Only the lines below between the one holding "Round 10: 4.2 -> 3.8" and the one holding "rate_has_drive, 36: 0.0226 -> 0.0224", inclusive, are to be reproduced word for word; the pictures are to be left out.

+-------+

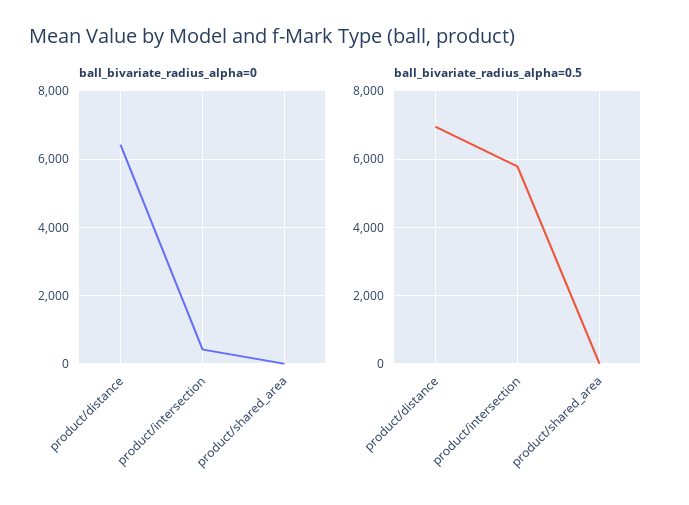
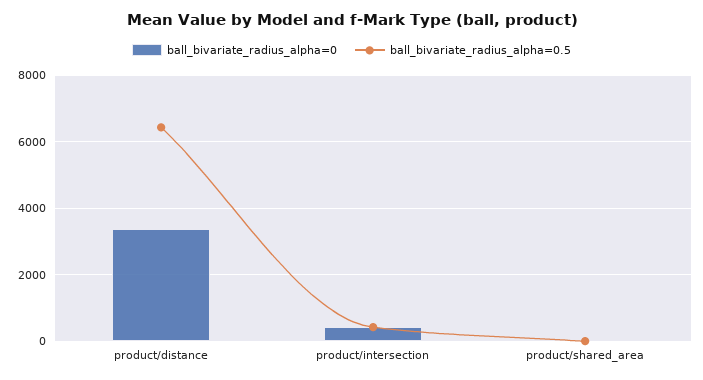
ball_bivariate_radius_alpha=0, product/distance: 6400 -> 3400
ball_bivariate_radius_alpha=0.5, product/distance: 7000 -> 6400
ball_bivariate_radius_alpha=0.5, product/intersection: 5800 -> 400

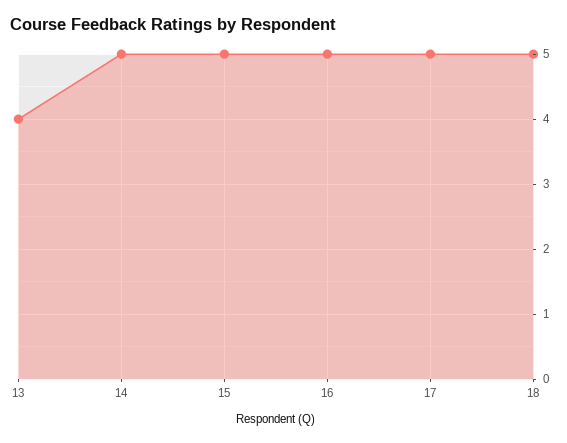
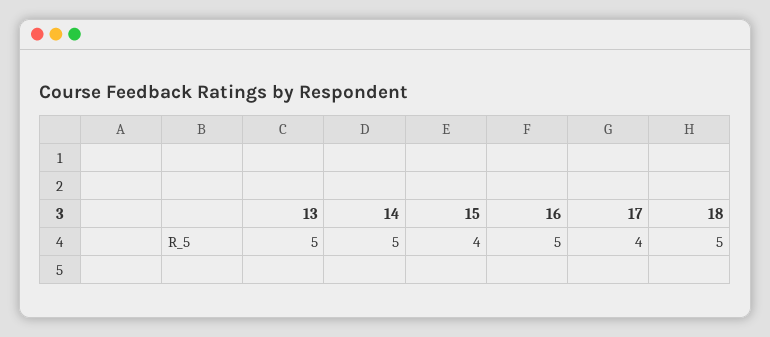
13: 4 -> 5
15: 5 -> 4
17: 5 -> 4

+-------+

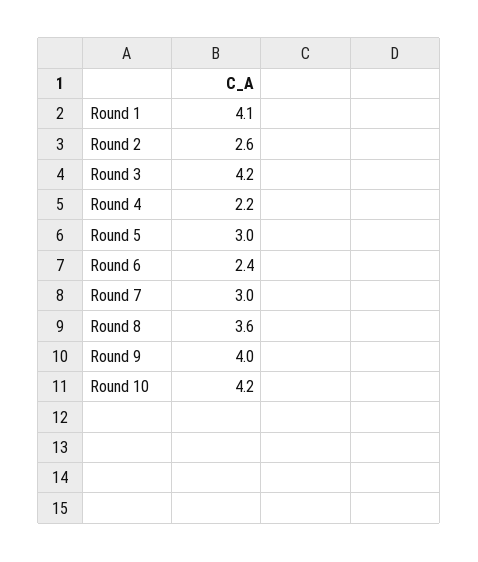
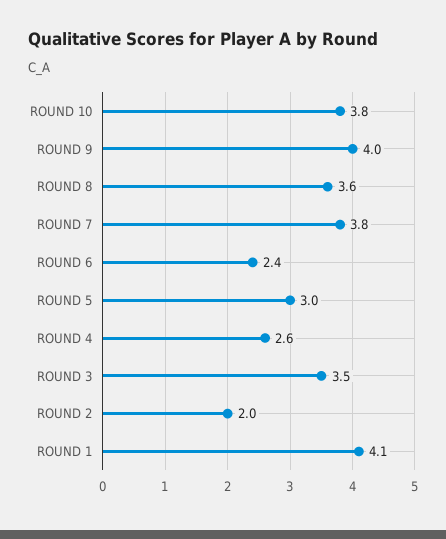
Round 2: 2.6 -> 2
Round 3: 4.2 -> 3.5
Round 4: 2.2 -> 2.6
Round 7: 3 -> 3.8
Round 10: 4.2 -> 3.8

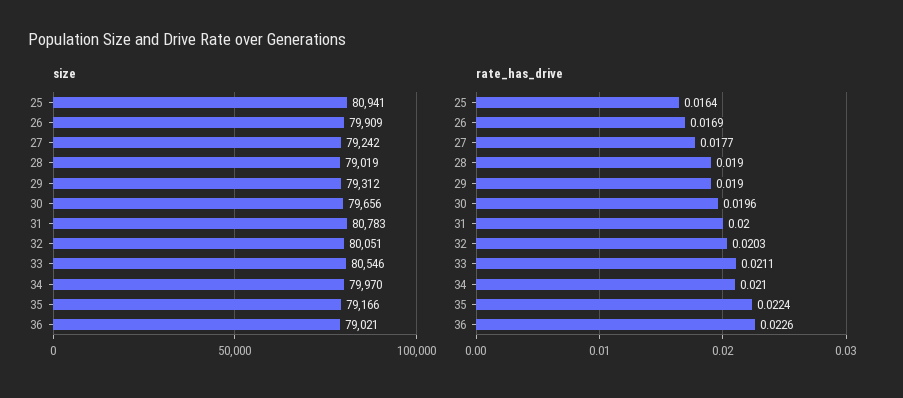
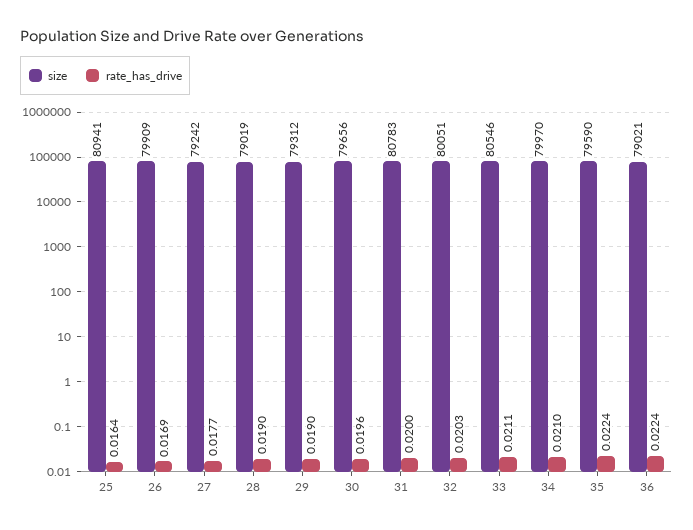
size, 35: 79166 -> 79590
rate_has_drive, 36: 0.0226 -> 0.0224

+-------+

**REPLY TO THE TASK**
Round 10: 4.2 -> 3.8

size, 35: 79166 -> 79590
rate_has_drive, 36: 0.0226 -> 0.0224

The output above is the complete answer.